» **AIM OF THE TASK**:
Rewrite the data below, changing each "SVG masks" to "SVG outlines" and leaving everything else untouched.
* * * * * * * * *
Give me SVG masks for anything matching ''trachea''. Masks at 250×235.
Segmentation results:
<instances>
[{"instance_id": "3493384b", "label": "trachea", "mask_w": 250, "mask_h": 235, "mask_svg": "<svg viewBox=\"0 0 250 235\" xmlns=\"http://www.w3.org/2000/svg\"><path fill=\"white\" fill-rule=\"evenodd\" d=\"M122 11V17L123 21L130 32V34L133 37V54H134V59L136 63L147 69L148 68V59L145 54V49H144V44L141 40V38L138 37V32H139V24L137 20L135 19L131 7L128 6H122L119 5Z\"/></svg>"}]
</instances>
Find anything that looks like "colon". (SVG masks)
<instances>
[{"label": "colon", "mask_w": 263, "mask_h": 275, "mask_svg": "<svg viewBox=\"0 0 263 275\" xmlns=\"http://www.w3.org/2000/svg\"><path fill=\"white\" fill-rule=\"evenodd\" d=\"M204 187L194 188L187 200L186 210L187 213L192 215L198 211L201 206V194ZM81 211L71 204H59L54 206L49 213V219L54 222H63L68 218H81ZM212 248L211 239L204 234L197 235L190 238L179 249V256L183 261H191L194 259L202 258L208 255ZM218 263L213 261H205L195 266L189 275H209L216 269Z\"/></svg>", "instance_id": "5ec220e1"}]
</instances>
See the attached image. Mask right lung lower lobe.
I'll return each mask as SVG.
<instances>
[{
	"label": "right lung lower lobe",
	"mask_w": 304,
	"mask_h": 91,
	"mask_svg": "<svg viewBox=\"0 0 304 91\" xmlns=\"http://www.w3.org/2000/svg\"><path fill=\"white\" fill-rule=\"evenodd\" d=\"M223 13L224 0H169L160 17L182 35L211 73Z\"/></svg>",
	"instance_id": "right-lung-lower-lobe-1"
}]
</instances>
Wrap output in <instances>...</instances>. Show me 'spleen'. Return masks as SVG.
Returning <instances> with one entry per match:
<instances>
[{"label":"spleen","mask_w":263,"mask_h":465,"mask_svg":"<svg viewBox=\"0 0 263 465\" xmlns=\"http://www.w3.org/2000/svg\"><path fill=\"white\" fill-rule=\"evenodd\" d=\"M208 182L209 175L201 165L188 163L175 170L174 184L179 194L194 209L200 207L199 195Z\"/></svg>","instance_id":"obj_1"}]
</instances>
* * * * * * * * *
» **EXERCISE ANSWER**:
Give me SVG outlines for anything matching ''trachea''. Masks at 250×235.
Segmentation results:
<instances>
[{"instance_id": "3493384b", "label": "trachea", "mask_w": 250, "mask_h": 235, "mask_svg": "<svg viewBox=\"0 0 250 235\" xmlns=\"http://www.w3.org/2000/svg\"><path fill=\"white\" fill-rule=\"evenodd\" d=\"M122 11V17L123 21L130 32V34L133 37V54H134V59L136 63L147 69L148 68V59L145 54V49H144V44L141 40V38L138 37V32H139V24L137 20L135 19L131 7L128 6H122L119 5Z\"/></svg>"}]
</instances>
Find anything that looks like "colon". (SVG outlines)
<instances>
[{"label": "colon", "mask_w": 263, "mask_h": 275, "mask_svg": "<svg viewBox=\"0 0 263 275\" xmlns=\"http://www.w3.org/2000/svg\"><path fill=\"white\" fill-rule=\"evenodd\" d=\"M204 187L194 188L187 200L186 210L187 213L192 215L198 211L201 206V194ZM81 211L71 204H59L54 206L49 213V219L54 222H63L68 218H81ZM212 248L211 239L204 234L197 235L190 238L179 249V256L183 261H191L194 259L202 258L208 255ZM218 263L213 261H205L195 266L189 275H209L216 269Z\"/></svg>", "instance_id": "5ec220e1"}]
</instances>
See the attached image. Mask right lung lower lobe.
I'll return each mask as SVG.
<instances>
[{
	"label": "right lung lower lobe",
	"mask_w": 304,
	"mask_h": 91,
	"mask_svg": "<svg viewBox=\"0 0 304 91\" xmlns=\"http://www.w3.org/2000/svg\"><path fill=\"white\" fill-rule=\"evenodd\" d=\"M223 13L224 0H169L160 17L182 35L211 73Z\"/></svg>",
	"instance_id": "right-lung-lower-lobe-1"
}]
</instances>
Wrap output in <instances>...</instances>. Show me 'spleen'. Return masks as SVG.
Returning <instances> with one entry per match:
<instances>
[{"label":"spleen","mask_w":263,"mask_h":465,"mask_svg":"<svg viewBox=\"0 0 263 465\" xmlns=\"http://www.w3.org/2000/svg\"><path fill=\"white\" fill-rule=\"evenodd\" d=\"M208 182L209 175L201 165L188 163L175 170L174 184L179 194L194 209L200 207L199 195Z\"/></svg>","instance_id":"obj_1"}]
</instances>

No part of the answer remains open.